When one is willfully unemployed, will one have worked at anything to write about? What, I wondered, would I write this winter? Was there any adventure to which I would be able to advert? Well, I was never writing about work, I remembered, so why worry? Then again, why work too hard at writing? Whence the letter W.
West High School is my new home for Tuesday afternoons. That's where I meet with various students who want help working with their assignments. Officially the program is "Every Student a Graduate" but I prefer the principal's descriptive comment (when I commented on his serving as a doorman): Whatever you need.
Typically, I work with one student at a time
during each of 3 class periods.
We like to say the program is student driven
,
which mostly means we work on whatever the kid
pulls out of her or his backback.
I promise to help all that I can with whatever
they bring, although I think I've been more helpful
with math and science than with Spanish.
There's been a certain amount of switching off from week to week as what the students want develops or their teenageriness comes to the fore. Somebody else handles all that management stuff. And I don't even have to train the managers!
Oh, where is that headline heading? I was only thinking about the confirmation class which meets on Tuesday evenings. Marian Boyle does most of the work, while I get to offer wise advice and watch the group each week.
Wandering in from Randy Kostichka's mom's place up by Crivitz, heading off toward Randy's uncle's old farm outside Sturgeon Bay, and getting lost trying to find the path around the foot of the bay, the young male bear settled into my silver maple.

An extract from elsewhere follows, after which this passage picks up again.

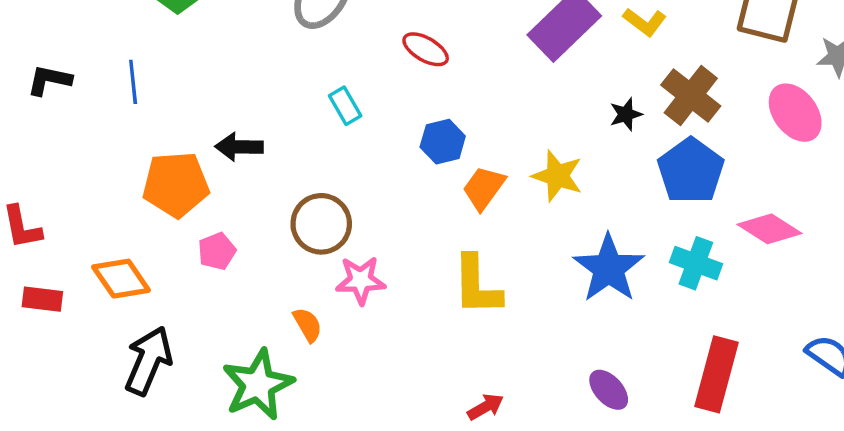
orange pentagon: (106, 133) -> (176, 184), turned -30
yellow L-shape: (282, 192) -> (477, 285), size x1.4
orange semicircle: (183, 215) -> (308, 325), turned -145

There is no experience so unbearably exciting as to watch a bear sleep in a tree for 6 hours.
Whether you missed the story or just want to revisit it, the Bear Facts are available from my travel pages. (Somebody was travelling; it may not have been me.)
My pretend niece and nephew have brought the world Neah and Eden. (Eden was particularly wee.) They join Neah's big brother Noah to form a triumvirate of cousins who will, I predict, wreak havoc on their parents' sense of decorum. We'll have to wait a little while to know whether my predictions are well made.